徒然草(上)

第132段 鳥羽の作道は、鳥羽殿建てられて後の号にはあらず


 鳥羽の作道は*、鳥羽殿建てられて後の号にはあらず。昔よりの名なり。元良親王*、元日の奏賀の声*、甚だ殊勝にして、大極殿より鳥羽の作道まで聞えけるよし、李部王の記に侍るとかや*

鳥羽の作道は:九条羅城門から上鳥羽を経て下鳥羽に続く直道。現在の国道一号線近傍で東寺付近から真南に抜ける道。これは鳥羽上皇の離宮の名をとったのではなくてそれ以前からあったのだということ。

元良親王陽成天皇の皇子、大声の持ち主だったのだろう。

元日の奏賀の声:新年に百官の年賀の挨拶が大極殿で行われるとき、その代表が天皇 に向かって祝辞を述べることを奏賀といった。

李部王の記に侍るとかや:李部王の記<りおうほうのき>。

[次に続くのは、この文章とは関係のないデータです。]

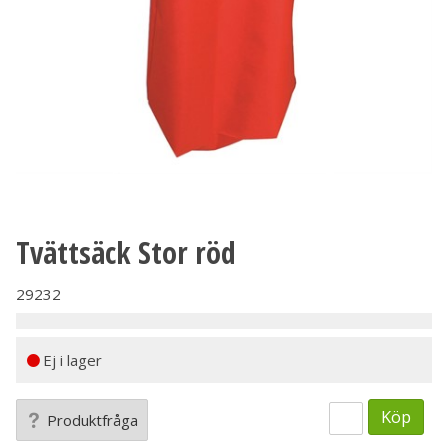
Tvättsäck Stor röd
29232
Ej i lager
Köp
Produktfråga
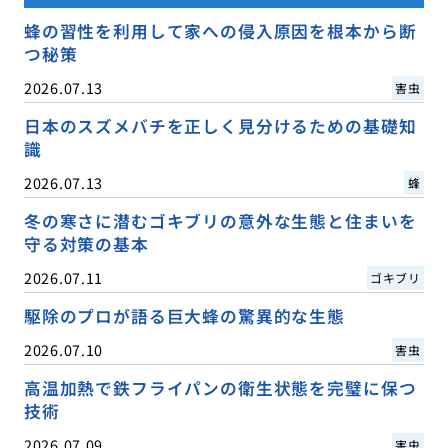
蜂の習性を利用して家への侵入原因を根本から断
つ秘策
2026.07.13
害虫
日本のスズメバチを正しく見分けるための基礎知
識
2026.07.13
蜂
冬の寒さに潜むゴキブリの意外な生態と住まいを
守る対策の基本
2026.07.11
ゴキブリ
駆除のプロが語る巨大蜂の驚異的な生態
2026.07.10
害虫
高温加熱で鉄フライパンの衛生状態を完璧に保つ
技術
2026.07.09
害虫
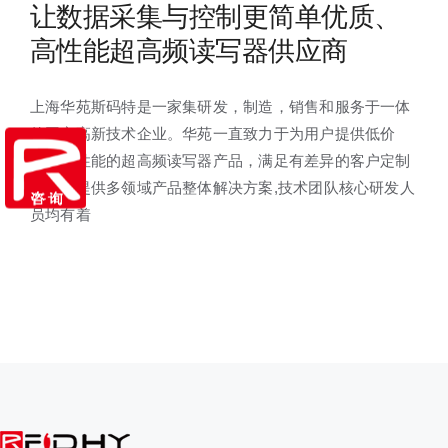
让数据采集与控制更简单优质、
高性能超高频读写器供应商
上海华苑斯码特是一家集研发，制造，销售和服务于一体
的国家高新技术企业。华苑一直致力于为用户提供低价
格、高性能的超高频读写器产品，满足有差异的客户定制
需求和提供多领域产品整体解决方案,技术团队核心研发人
员均有着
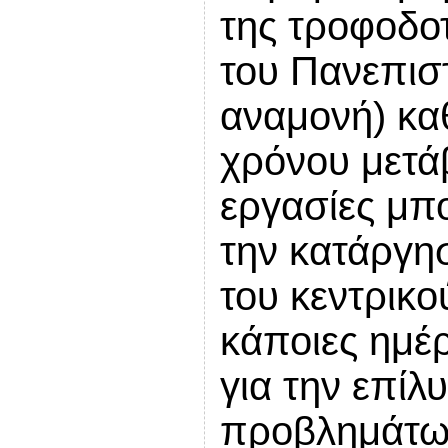
της τροφοδο
του Πανεπισ
αναμονή) κα
χρόνου μετά
εργασίες μπ
την κατάργη
του κεντρικο
κάποιες ημέρ
για την επί
προβλημάτω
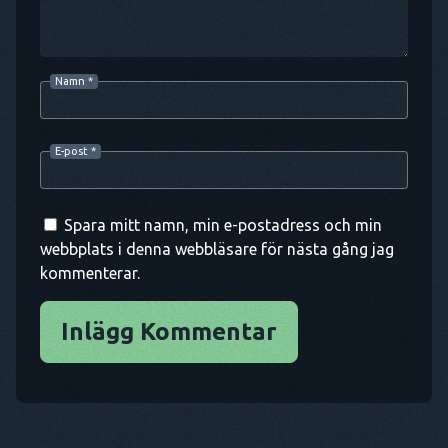
Namn
*
E-post
*
Spara mitt namn, min e-postadress och min
webbplats i denna webbläsare för nästa gång jag
kommenterar.
Inlägg Kommentar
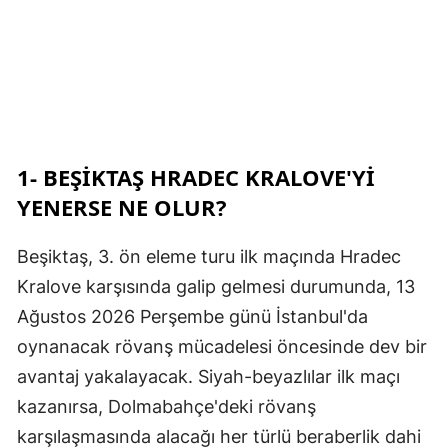
1- BEŞIKTAŞ HRADEC KRALOVE'YI
YENERSE NE OLUR?
Beşiktaş, 3. ön eleme turu ilk maçında Hradec
Kralove karşısında galip gelmesi durumunda, 13
Ağustos 2026 Perşembe günü İstanbul'da
oynanacak rövanş mücadelesi öncesinde dev bir
avantaj yakalayacak. Siyah-beyazlılar ilk maçı
kazanırsa, Dolmabahçe'deki rövanş
karşılaşmasında alacağı her türlü beraberlik dahi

李部王とは、醍醐天皇の皇子で、式部卿重明親王(906〜954)で「記」は彼の日記。


 博学。


 とばのつくりみちは、とばどのたてられてのちのなにはあらず。むかしよりのななり。もとよしのしんのう、がんにちのそうがのこえ、はなはだしゅしょうにして、 だいこくでんよりとばのつくりみちまできこえけるよし、りほうおうのきにはんべるとかや。